Mettre en oeuvre le droit a la déconnexion dans votre entreprise

Le salarié 2.0 évolue dans un environnement dématérialisé via des outils tels que mail, téléphone, webinaire, gestion on line, applications, visioconférence etc…. Ce contexte accélère les phases de travail mais rend plus étroite la frontière entre vie privée et vie professionnelle.  Le droit à la déconnexion prend en compte cet environnement nouveau et prévoit la mise en oeuvre de mesures garantissant au salarié son droit au repos.

Nous vous invitons à cerner les contours du droit à la déconnexion qui va progressivement s’imposer tant sur le plan juridique que managérial.

Quels enjeux juridiques et RH ? 

Enjeu de prévention des risques: Au titre de son obligation de sécurité (article L 4121-1 CT),  l’employeur doit garantir au salarié périodes de repos sans aucun contact avec son activité professionnelle. Même s’il n’existe pas de sanction directe à ce jour, vous aurez compris qu’il s’agit de prévenir les risques psychosociaux (burn out, charge de travail) qui constituent souvent une pièce maîtresse du puzzle prud’homal.

Enjeu lié aux contrôle du temps de travail: Le salarié 2.0 peut désormais tenter de faire valoir ses temps de connexion ou de log hors temps de travail pour les transformer en heures supplémentaires. Il s’agit donc de contrôler le temps de travail et de prévenir le risque lié à des rappels d’heures supplémentaires avec les lourdes conséquences qui s’en suivent (faute grave de l’employeur caractérisée par le non paiement des salaires et délit de travail dissimulé sur lequel l’URSSAF ne manquera pas de rebondir)

Enjeu managérial: Enfin, il s’agit de préserver les règles de bien séance et d’organiser son travail en évitant qu’une personne ne se concentre plus sur son téléphone portable que sur son interlocuteur lors d’une réunion ou en se donnant des plages de déconnexion pour s’affranchir temporairement des notifications mails ou messages en tout genre qui perturbent la concentration et nuisent au bon accomplissement du travail. Le droit à la déconnexion donne aussi l’occasion de revisiter ses pratiques managériales en évitant (sauf cas d’urgence) de notifier un message à traiter au salarié le dimanche soir pour le lundi matin ou de lui envoyer des flux de messages réguliers pendant ses temps de repos.

A qui s’applique -t-il ?

Même si les salariés au forfait jours sont particulièrement concernés, le droit à la déconnexion s’applique à tout salarié de l’entreprise et se concentre sur les phases dématérialisées de la fonction. Ainsi, tout salarié peut faire valoir ce droit quel que soit son statut ou sa fonction.

Quelles sont les obligations des entreprises ?

La Loi travail prévoit plusieurs déclinaisons du droit à la déconnexion.

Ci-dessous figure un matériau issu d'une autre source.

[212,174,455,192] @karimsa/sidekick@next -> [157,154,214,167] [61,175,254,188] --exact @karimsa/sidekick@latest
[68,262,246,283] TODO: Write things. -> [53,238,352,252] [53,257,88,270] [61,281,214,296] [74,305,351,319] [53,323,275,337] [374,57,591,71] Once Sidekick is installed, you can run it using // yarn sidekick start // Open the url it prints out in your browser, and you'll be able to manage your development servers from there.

Les accords collectifs de forfait jours doivent dorénavant prévoir les modalités selon lesquelles le salarié peut faire valoir son droit à la déconnexion.

Par ailleurs, le droit à la déconnexion s’impose désormais comme un thème obligatoire des NAO. L’obligation n’est pas de parvenir à un accord mais d’ouvrir des négociations.

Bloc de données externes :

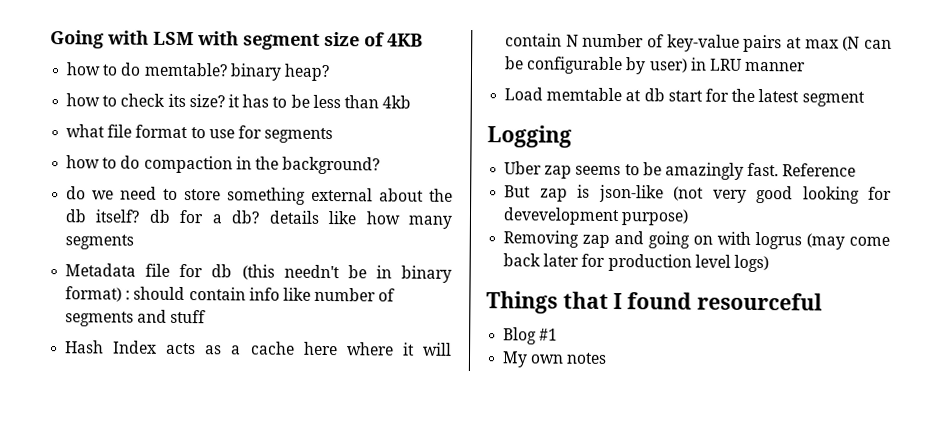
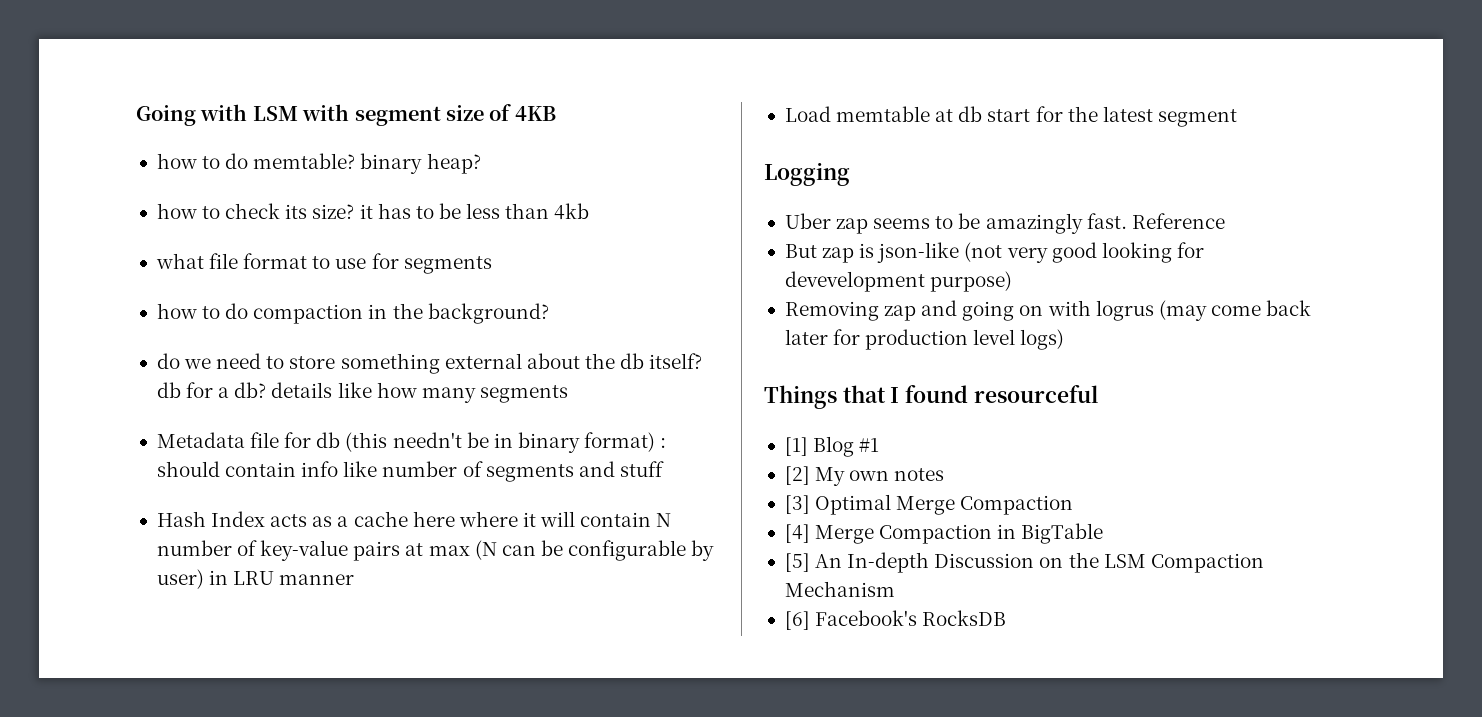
(823, 301) none -> [784,437,808,456] [1]
(559, 334) none -> [784,466,810,485] [2]
(608, 358) none -> [784,494,1074,515] [784,523,1104,544] [784,552,1264,573] [784,581,895,597] [784,610,1007,630] // [3] Optimal Merge Compaction // [4] Merge Compaction in BigTable // [5] An In-depth Discussion on the LSM Compaction Mechanism // [6] Facebook's RocksDB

Enfin, les entreprises de 50 salariés et plus n’ayant pas de délégué syndical, ont maintenant l’obligation de mettre en place une charte sur le droit à la déconnexion après avis des représentants du personnel. Elles ont également obligation de prévoir des actions de formation sur le bon usage des outils digitaux.

Quelles mesures peuvent être mises en oeuvre ?

Voici quelques exemples de mesures à mettre en oeuvre et à formaliser au titre du droit à la déconnexion:

  • Accès limité ou impossible aux outils de l’entreprise à partir d’une certaine heure
  • Blocage de messagerie, du serveur ou du téléphone professionnel soir et WE
  • Message automatique de traitement ultérieur des messages reçus sur les temps de repos du salarié
  • Déconnexion du salarié en télétravail en dehors des horaires d’ouvertures de l’entreprise
  • Pas d’obligation de connexion au serveur en dehors des heures de service

Même si ce nouveau droit peut être perçu comme une nouvelle contrainte, il est indispensable de s’y intéresser et de le décliner dans vos structures. Nous recommandons à toutes les entreprises, quelle que soit leur taille, de mettre en oeuvre à minima une charte afin de prendre en compte la logique préventive qu’impose ce nouveau droit.

A y réfléchir, passer du temps sans smartphone, sans ordinateur, sans mail, sans connection, sans push, sans notification, sans liker ou pas liker…mais qu’est ce que ça fait du bien !!!